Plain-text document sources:
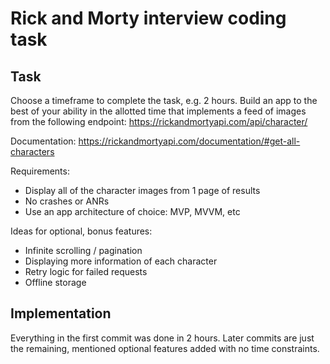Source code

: # Rick and Morty interview coding task

## Task
Choose a timeframe to complete the task, e.g. 2 hours. Build an app to the best of your ability in the allotted time that implements a feed of images from the following endpoint: https://rickandmortyapi.com/api/character/

Documentation: https://rickandmortyapi.com/documentation/#get-all-characters

Requirements:
- Display all of the character images from 1 page of results
- No crashes or ANRs
- Use an app architecture of choice: MVP, MVVM, etc

Ideas for optional, bonus features:
- Infinite scrolling / pagination
- Displaying more information of each character
- Retry logic for failed requests
- Offline storage

## Implementation
Everything in the first commit was done in 2 hours. Later commits are just the remaining, mentioned optional features added with no time constraints.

• [Action item]
Within the entries, find all lines that contain "https" and copy each one.

• [Your solution]
Choose a timeframe to complete the task, e.g. 2 hours. Build an app to the best of your ability in the allotted time that implements a feed of images from the following endpoint: https://rickandmortyapi.com/api/character/
Documentation: https://rickandmortyapi.com/documentation/#get-all-characters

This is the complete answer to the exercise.